-- Given material --
══════════════════════════════
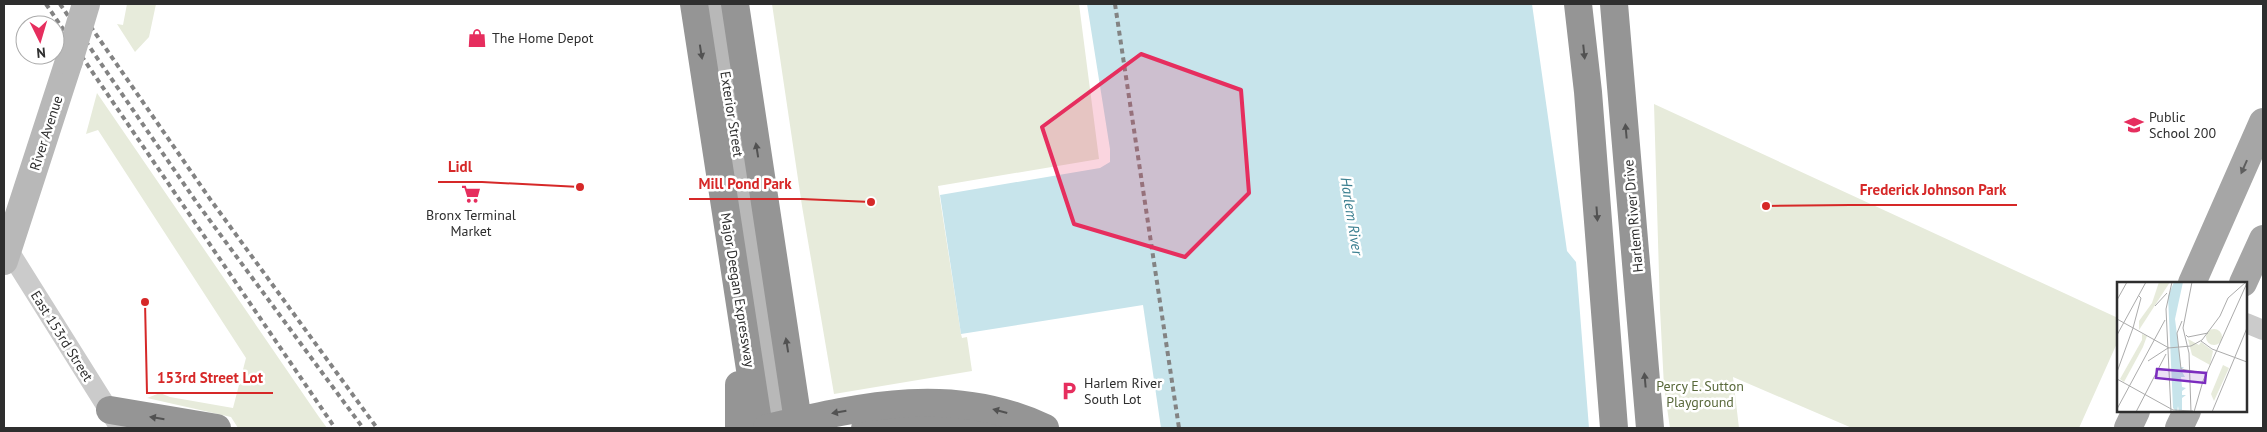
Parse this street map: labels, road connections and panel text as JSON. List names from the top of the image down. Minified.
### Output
{"streets":{"highway":["Harlem River Drive","Major Deegan Expressway"],"main road":["Exterior Street","River Avenue"],"street":["East 153rd Street"]},"crossings":[["Exterior Street","Major Deegan Expressway"],["River Avenue","East 153rd Street"]],"water":["Harlem River"],"parks":["Percy E. Sutton Playground"],"places":{"shop":["The Home Depot"],"school or university":["Public School 200"],"other":["Lidl","Mill Pond Park","Frederick Johnson Park","153rd Street Lot"],"supermarket":["Bronx Terminal Market"],"parking":["Harlem River South Lot"]},"north":"bottom"}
══════════════════════════════
-- What is being asked --
Copy out all the data above exactly, minus the images.

-- Task output --
Parse this street map: labels, road connections and panel text as JSON. List names from the top of the image down. Minified.
### Output
{"streets":{"highway":["Harlem River Drive","Major Deegan Expressway"],"main road":["Exterior Street","River Avenue"],"street":["East 153rd Street"]},"crossings":[["Exterior Street","Major Deegan Expressway"],["River Avenue","East 153rd Street"]],"water":["Harlem River"],"parks":["Percy E. Sutton Playground"],"places":{"shop":["The Home Depot"],"school or university":["Public School 200"],"other":["Lidl","Mill Pond Park","Frederick Johnson Park","153rd Street Lot"],"supermarket":["Bronx Terminal Market"],"parking":["Harlem River South Lot"]},"north":"bottom"}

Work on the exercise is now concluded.